■ **PROVIDED TEXT**
-- -- --

They do actually though as they say if you have to ask, you can't afford it

The course is also vastly different to what you are seeing on Shells in fact i could hardly rec any of the course its changed so much.


----------



## User20205 (Oct 16, 2012)

Norman is having a nightmare +6 after 4 holes. It's a bit breezy and there are some cracking  roll-necks on show also !:thup:

I'll make an enquiry re membership when my numbers come in


----------



## patricks148 (Oct 16, 2012)

therod said:



			Norman is having a nightmare +6 after 4 holes. It's a bit breezy and there are some cracking  roll-necks on show also !:thup:

I'll make an enquiry re membership when my numbers come in 

Click to expand...

let me put it this way most of the members are yanks and only come over once a year,  makes Loch Lomond seem like a Muni


----------



## Robobum (Oct 16, 2012)

-- -- --

■ **DATA EXTRACT**
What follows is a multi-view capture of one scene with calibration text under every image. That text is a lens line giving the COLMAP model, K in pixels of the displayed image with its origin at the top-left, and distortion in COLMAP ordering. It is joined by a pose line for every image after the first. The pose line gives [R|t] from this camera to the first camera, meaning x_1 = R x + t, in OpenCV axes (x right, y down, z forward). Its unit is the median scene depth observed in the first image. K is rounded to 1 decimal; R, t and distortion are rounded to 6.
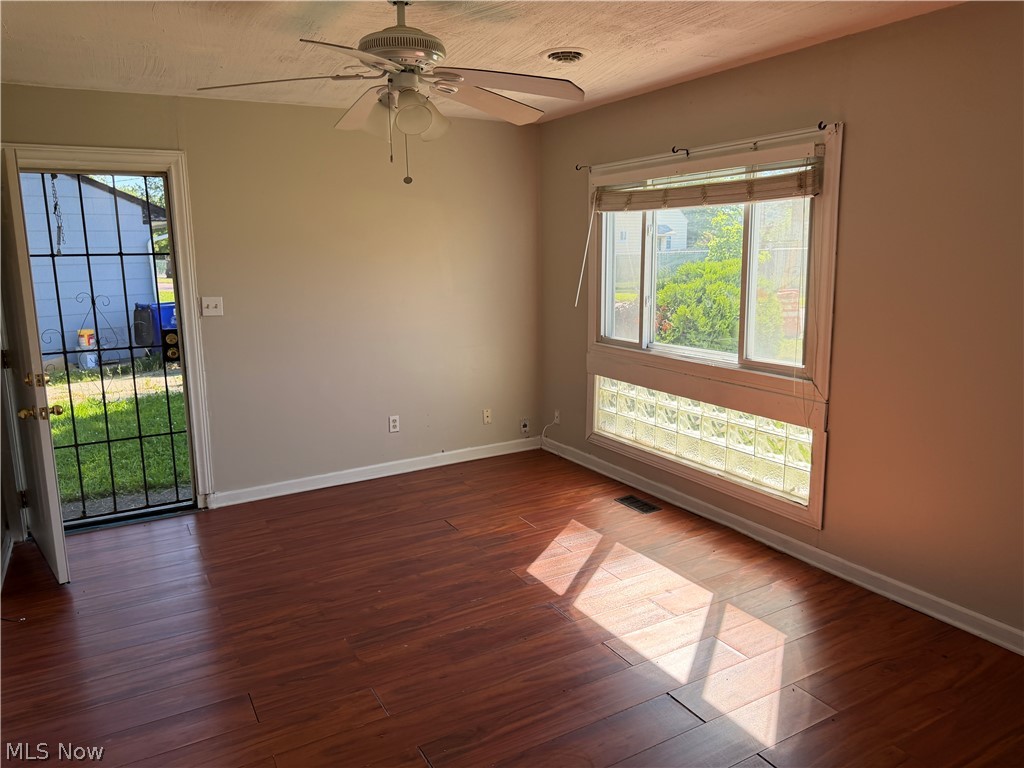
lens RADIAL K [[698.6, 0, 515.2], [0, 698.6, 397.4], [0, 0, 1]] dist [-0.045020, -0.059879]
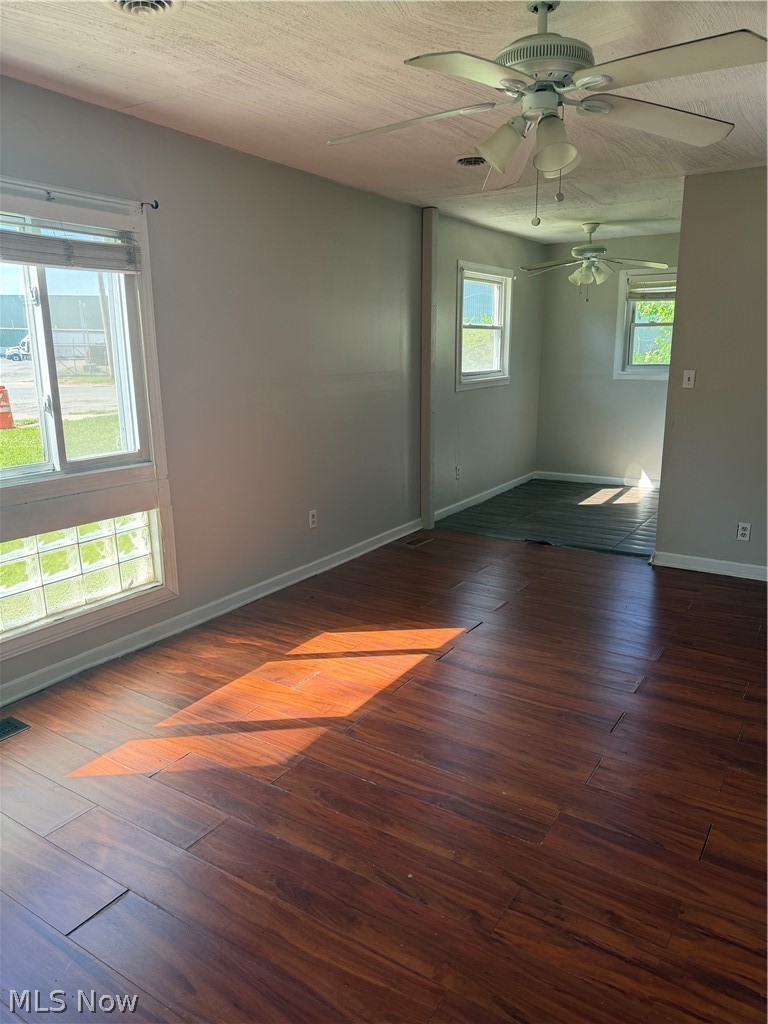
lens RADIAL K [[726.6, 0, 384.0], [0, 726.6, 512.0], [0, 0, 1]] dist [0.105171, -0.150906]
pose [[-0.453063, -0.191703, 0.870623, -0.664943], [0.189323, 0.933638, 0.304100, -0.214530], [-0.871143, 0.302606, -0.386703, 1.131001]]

-- -- --

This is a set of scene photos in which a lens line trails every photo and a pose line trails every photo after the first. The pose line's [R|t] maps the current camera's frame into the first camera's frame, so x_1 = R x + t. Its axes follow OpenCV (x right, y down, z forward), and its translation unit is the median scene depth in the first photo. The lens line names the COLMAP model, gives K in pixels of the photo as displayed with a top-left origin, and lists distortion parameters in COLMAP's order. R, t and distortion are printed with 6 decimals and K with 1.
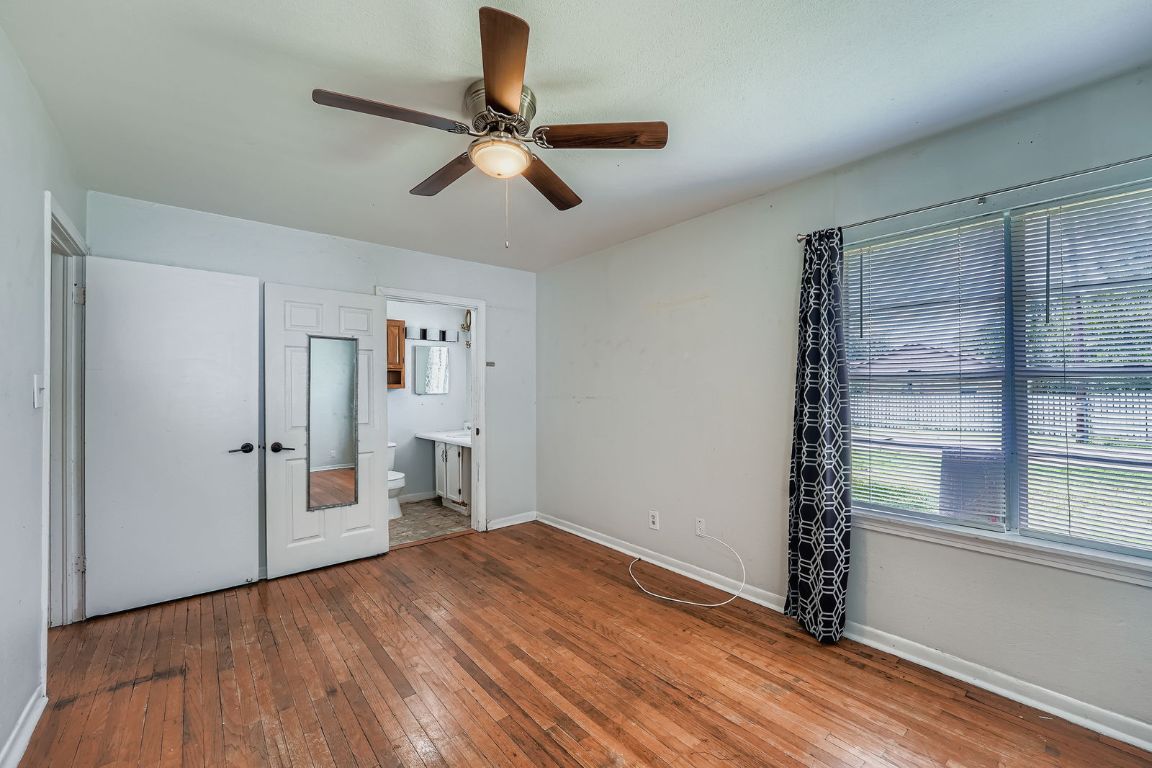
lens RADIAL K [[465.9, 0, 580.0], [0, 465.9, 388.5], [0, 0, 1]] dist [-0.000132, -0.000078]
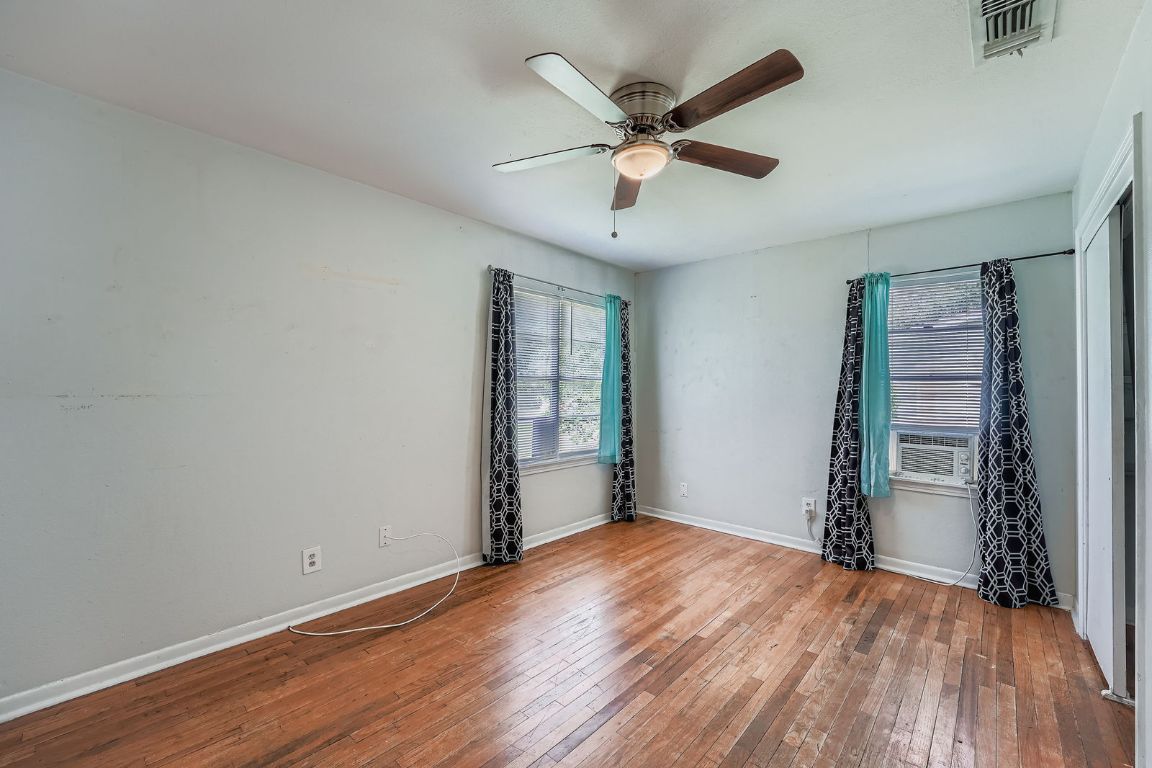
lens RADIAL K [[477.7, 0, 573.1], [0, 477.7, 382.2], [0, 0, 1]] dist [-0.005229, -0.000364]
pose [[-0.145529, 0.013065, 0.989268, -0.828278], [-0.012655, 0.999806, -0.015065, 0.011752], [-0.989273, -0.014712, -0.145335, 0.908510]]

-- -- --

■ **EXERCISE OBJECTIVE**
Write the next part of the golf forum thread, picking up after its last line. The records play no part in what is asked here.

■ **REPLY TO THE TASK**
Sounds great - will try to play it on the 2fore1 vouchers!!


----------



## thecraw (Oct 16, 2012)

How do you rate it in comparison to Nairn, Machrihanish, Western etc???


----------



## patricks148 (Oct 17, 2012)

thecraw said:



			How do you rate it in comparison to Nairn, Machrihanish, Western etc???
		
Click to expand...

Western is still my fav course, no question.

Hard to say the weather was terrible and it had rained heavily for 24 hours before we played.

I will reserve judgement till ive played it again next year.

Some great holes, greens were slow compaired to Nairn though.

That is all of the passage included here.